01/07/05 — Gonzales: New approach for new era

View Archive

Gonzales: New approach for new era

Alberto R. Gonzales is undergoing scrutiny by the Senate to determine his suitability for confirmation as U.S. attorney general.

Some retired generals and admirals have questioned his credentials, pointing to what they regard as his lack of respect for international law concerning the treatment of prisoners and “detainees.”

Gonzales’ position apparently has been that captured terrorists are not protected by the Geneva Accords because they do not represent any jurisdiction or group that signed the agreements.

The admirals and generals are concerned over what treatment might be accorded our own people captured by the terrorists.

Such concern is justified. Terrorists have demonstrated time and again how they treat captives — including an American woman whose sole mission had been humanitarian.

Are we expected to handle with kid gloves prisoners from insurgent groups that indiscriminately blow up innocent civilians and execute their screaming and writhing captives by sawing off their heads before television cameras; and hanging mutilated, partly burned bodies from bridges?

Amid this scenario, we learn that one of our own combat unit commanders was sacked and discharged from the service simply because he fired a pistol near the head of a captive to induce him to tell of a possible ambush.
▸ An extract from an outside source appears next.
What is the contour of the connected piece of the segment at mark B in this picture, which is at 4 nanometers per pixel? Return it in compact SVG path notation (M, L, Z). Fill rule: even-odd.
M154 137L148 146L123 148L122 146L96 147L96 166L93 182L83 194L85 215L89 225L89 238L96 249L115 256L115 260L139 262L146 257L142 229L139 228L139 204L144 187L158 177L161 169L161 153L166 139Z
The prisoner wasn’t physically hurt and the information may well have spared our own forces from bloodshed. The lieutenant colonel dutifully reported his actions to his superior, was relieved of his command and was forced into retirement. Good soldier that he was, he did not complain.

But his treatment must have been encouraging news to our enemies.

In Iraq and Afghanistan we are dealing with an entirely different breed of enemy than we faced in past wars in Europe. The world has changed significantly since 9/11.

There must be limits to our interrogation tactics, of course. We must not stoop to the horrendous and relentless torture the North Vietnamese inflicted on our people in places like the Hanoi Hilton — or reduce ourselves to the tactics of the insurgents in Iraq and Afghanistan.

But intimidation and limited deprivation certainly should not be off-limits in dealing with captives involving terrorism and bloody insurgency.

Alberto Gonzales appears to hold that view, and his confirmation would send an important message to our enemies.